Register the harder-to-book, lower-volume program first. Confirm that slot. Then fit the other kid's schedule around it, not the other way around.
Frequently Asked Questions
Can siblings share a drop-off at a Portland camp?
Several Portland programs serve wide enough age ranges that siblings can share a single morning drop-off. Portland Parks & Recreation covers ages 3-14 at multiple community center locations across the city. YMCA Portland covers ages 5-12 across multiple metro sites. Echo Theater Company covers ages 4-17 at its SE 37th Ave location. Portland Tennis and Education covers ages 7-18. These four programs are the right starting point if shared logistics is your top priority.
Do Portland summer camps offer sibling discounts?
YMCA Portland member pricing reduces camp costs for families already paying membership dues. Portland Parks & Recreation is already among the lowest-cost structured options in the city at $115-$195/week, but asking directly at registration about household discounts is worth doing. Most specialty programs don't publish sibling pricing, but calling when you register is standard practice. Some providers offer informal discounts for families enrolling two or more kids in the same week. (Portland Parks & Recreation, 2026)
What should I do if both kids want OMSI but it's on the waitlist?
Join the waitlist for every week you want, then book a confirmed backup immediately. Saturday Academy offers STEM programs with open enrollment at $375-$2,260/week for ages 8-18. iD Tech at Reed College runs at $999-$1,599/week and is currently open for 2026. Lock in a backup with a cancellation policy, cancel if OMSI comes through. Don't leave a summer week unbooked while waiting on a waitlist. (ProjectKids camp data, 2026)
What's the most cost-efficient way to cover two Portland kids for a full summer?
Portland Parks & Recreation at $115-$195/week per child is the lowest-cost option with structured full-week programming across the city. For two kids over eight weeks, that runs roughly $1,840-$3,120 total. Multnomah Arts Center at $85/week is even lower but is currently Coming Soon for 2026. Portland Tennis and Education at $160-$350/week is open now and covers ages 7-18. Compare that to $5,600-$12,000 for two kids in mid-range specialty programs over the same period.
How far in advance should I register two Portland kids?

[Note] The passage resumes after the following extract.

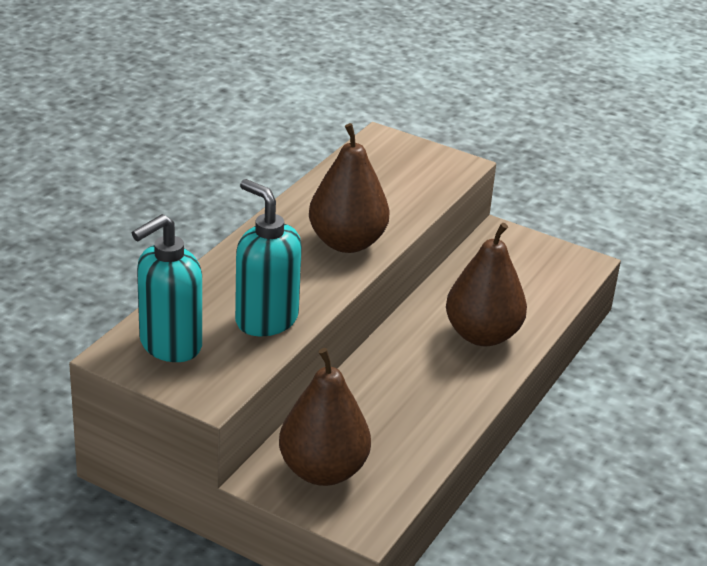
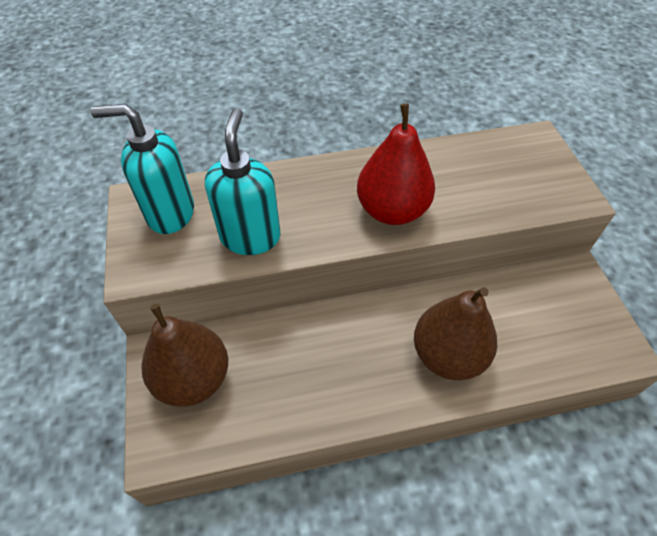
camera: 50 degrees right, 20 degrees up
(347, 243) = (392, 210): brown pear -> red pear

For high-demand programs like OMSI, Saturday Academy, and iD Tech, register as soon as enrollment opens, typically February or March for summer sessions. For YMCA and Portland Parks & Recreation, you have more flexibility, but popular weeks still fill. With two kids to coordinate, register both simultaneously rather than sequentially. Confirm that the logistics work before committing to either program.
Building a Summer Schedule That Holds Up
Planning camp for two Portland kids is a solvable problem. It requires working the logistics constraint first, before you fall in love with any specific program.

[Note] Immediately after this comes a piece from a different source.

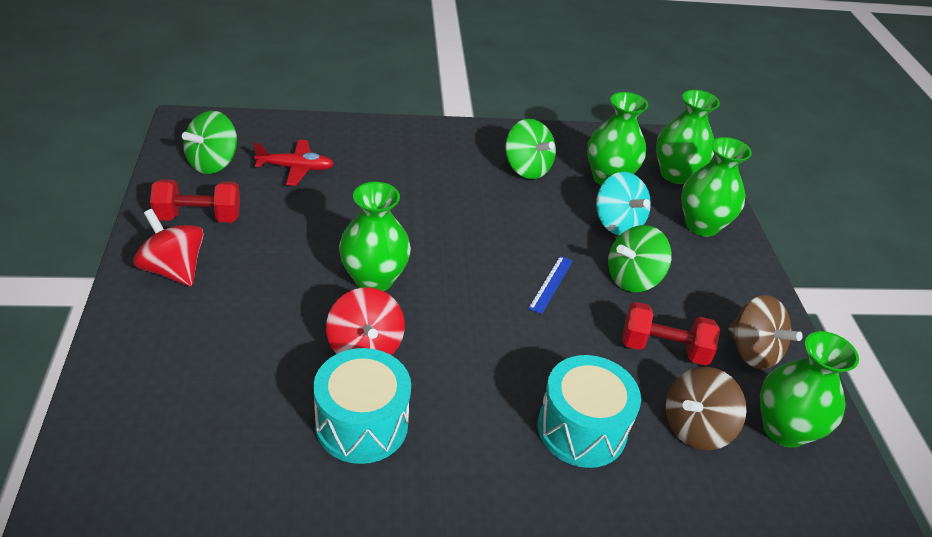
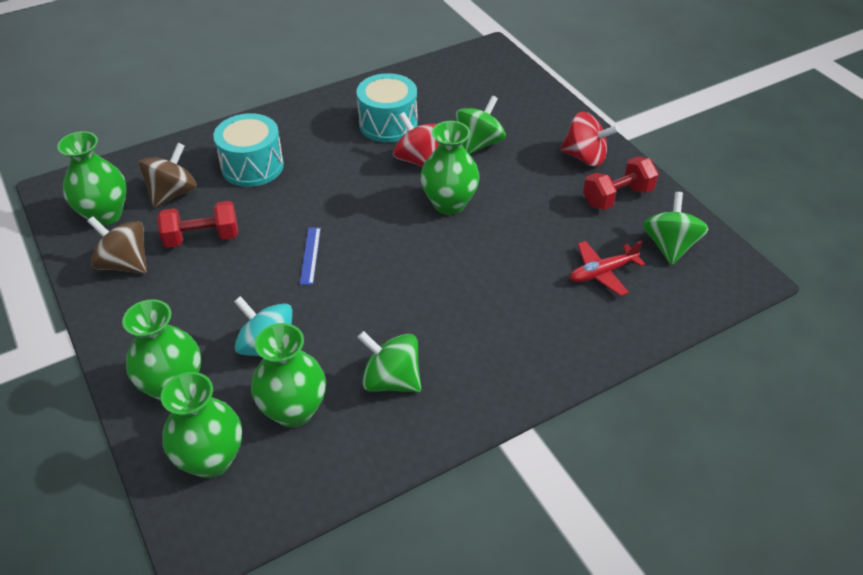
camera: 160 degrees right, 5 degrees up
(633, 278) = (239, 290): green spinning top -> green spinning top (479, 144)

Start with the geography. Map your commute and decide which neighborhoods are realistic for daily drop-off. Then identify the programs at those locations that cover both kids' age ranges. Register both kids at the same time.

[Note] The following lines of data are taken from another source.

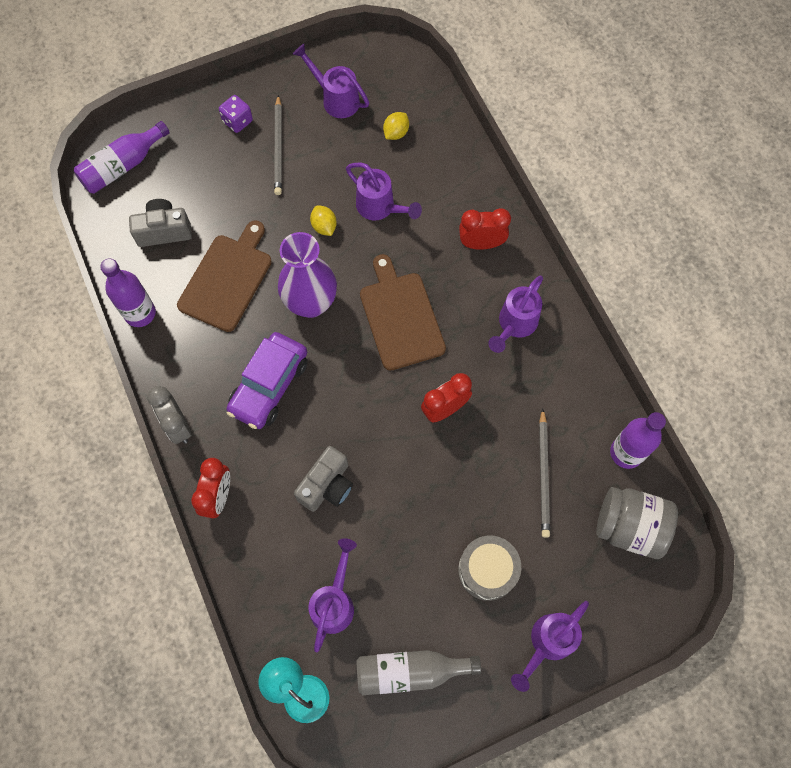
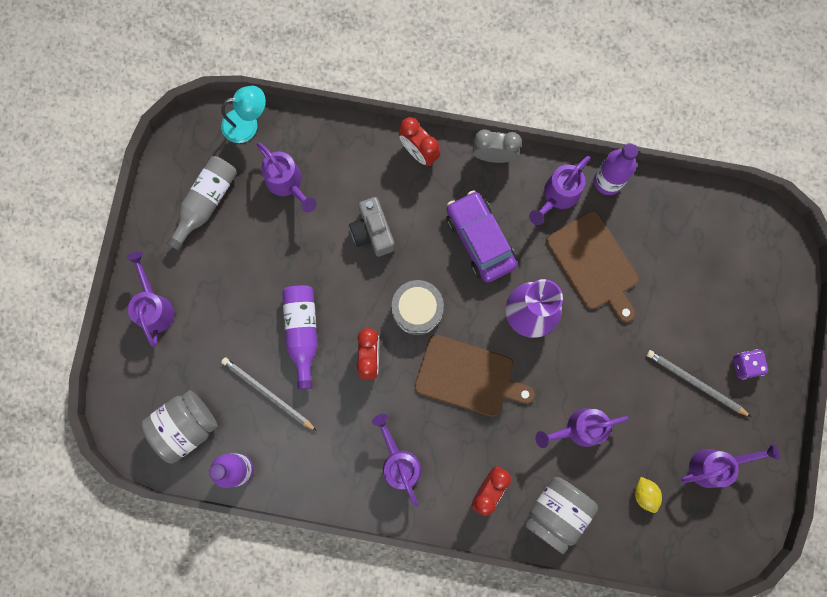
camera: 125 degrees right, 10 degrees up
(122, 166) = (759, 244): purple bottle -> purple bottle (302, 332)
(164, 231) = (672, 241): grey camera -> none
(182, 346) = (557, 196): none -> purple watering can
(324, 227) = (591, 371): yellow lemon -> none
(459, 184) = (556, 512): none -> grey jar
(487, 570) = (231, 302): grey drum -> grey drum (417, 310)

Programs with wide age ranges (PP&R, Multnomah Arts Center, Echo Theater Company, Portland Tennis and Education) give you the most flexibility. Programs with many sessions (YMCA, PP&R, Trackers Earth, Saturday Academy) give you room to adjust when the summer doesn't go according to plan.
Cost stacks fast with two kids. Two weeks of mid-range specialty programming for both can run $1,400-$3,000. The $85-$195/week options at Multnomah Arts Center and Portland Parks & Recreation are real, well-run programs covering a wider age range than most parents realize.
If OMSI is on your list, join the waitlist now and confirm a backup in writing. Don't let one waitlisted program stall the rest of your planning.
The summer goes faster than the registration process makes it feel. Get both kids enrolled, confirm the logistics work, and let them have it.